Filter the records below, keeping only lines with the string "θεραπεία".

**** RECORDS PROVIDED ****

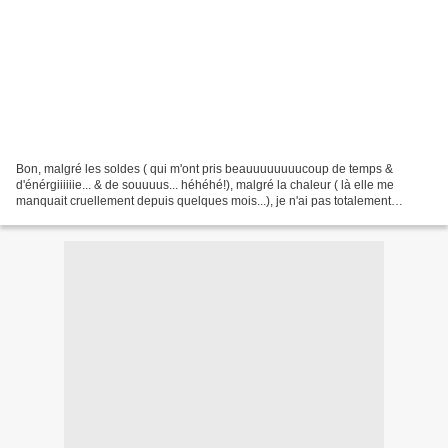
Bon, malgré les soldes ( qui m'ont pris beauuuuuuuucoup de temps &
d'énérgiiiiiie... & de souuuus... héhéhé!), malgré la chaleur ( là elle me
manquait cruellement depuis quelques mois...), je n'ai pas totalement
disparu de la circulation!J'ai quand même...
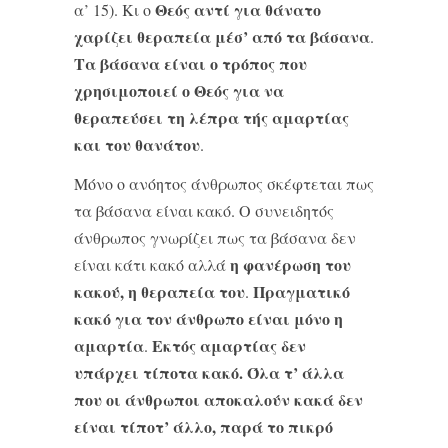
Θεός αντί για θάνατο
α’ 15). Κι ο
χαρίζει θεραπεία μέσ’ από τα βάσανα
.
Τα βάσανα είναι ο τρόπος που
χρησιμοποιεί ο Θεός για να
θεραπεύσει τη λέπρα τής αμαρτίας
και του θανάτου
.
Μόνο ο ανόητος άνθρωπος σκέφτεται πως
τα βάσανα είναι κακό. Ο συνειδητός
άνθρωπος γνωρίζει πως τα βάσανα δεν
η φανέρωση του
είναι κάτι κακό αλλά
κακού, η θεραπεία του
Πραγματικό
.
κακό για τον άνθρωπο είναι μόνο η
αμαρτία
Εκτός αμαρτίας δεν
.
υπάρχει τίποτα κακό. Όλα τ’ άλλα
που οι άνθρωποι αποκαλούν κακά δεν
είναι τίποτ’ άλλο, παρά το πικρό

****

■ EXERCISE RESPONSE
χαρίζει θεραπεία μέσ’ από τα βάσανα
κακού, η θεραπεία του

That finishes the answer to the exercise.